From the graph above, we can see that most of the active users for this service are from Europe. There are some active users in other continents, but they didn’t have a lot compared to the European continent. It indicates that there is a hugh potential to grow the number of active users in the Asian, American, and Australian continent.

Conclusion

There are not many active users in the website or the app. There are rooms to improve in keeping the users active.

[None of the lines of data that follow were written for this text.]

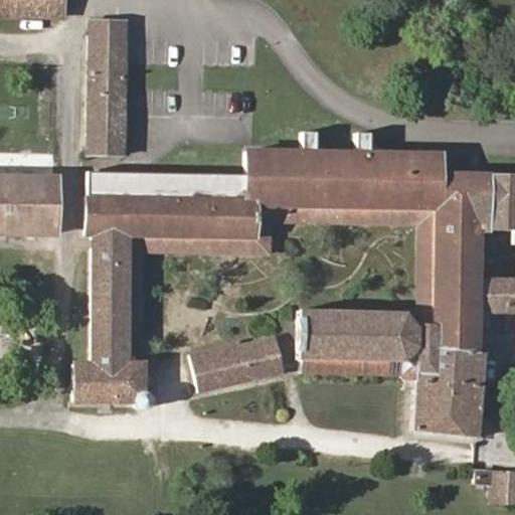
[(0,0),(0,15),(60,17),(60,0),(0,0)]
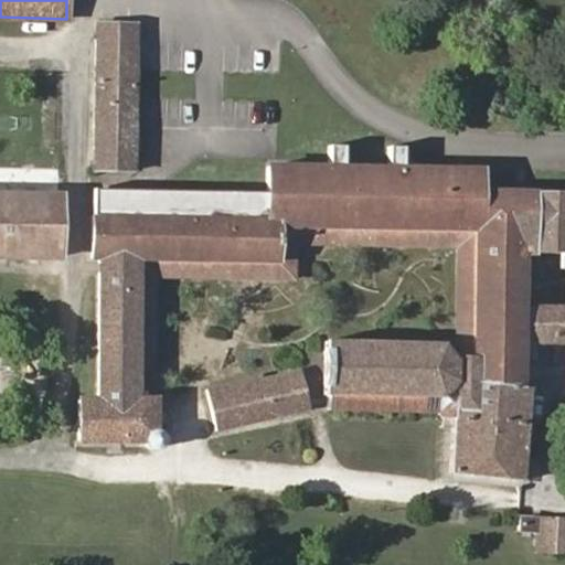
[(130,170),(134,24),(98,23),(95,170),(130,170)]
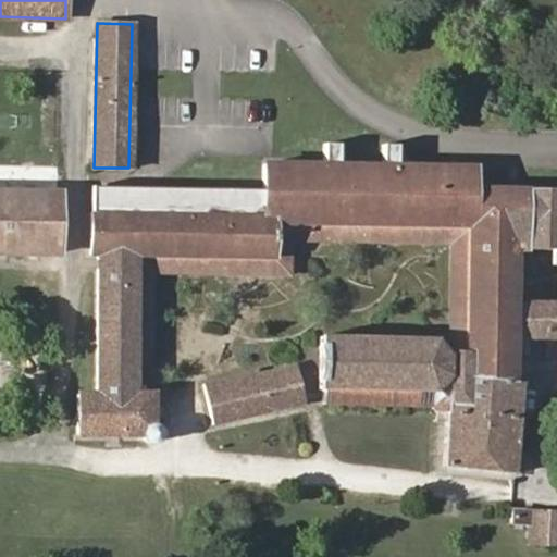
[(178,213),(91,212),(90,255),(98,255),(272,257),(273,222),(469,225),(467,350),(465,378),(480,380),(481,370),(492,371),(491,381),(509,381),(515,355),(525,355),(525,337),(556,337),(556,301),(514,301),(515,248),(554,248),(554,263),(556,262),(556,189),(472,189),(472,168),(396,166),(397,145),(382,144),(382,165),(337,165),(338,144),(323,144),(323,165),(263,164),(262,189),(262,214),(196,214),(196,189),(178,188),(178,213)]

Also, most of the users are female. Designing the user interface more friendly toward female will be a good focus to help the users stay active. Besides that, there are rooms to improve in advertising this website in other continents since there are not many active users in other continents. So, advertising this website in other continents will be a good focus as well.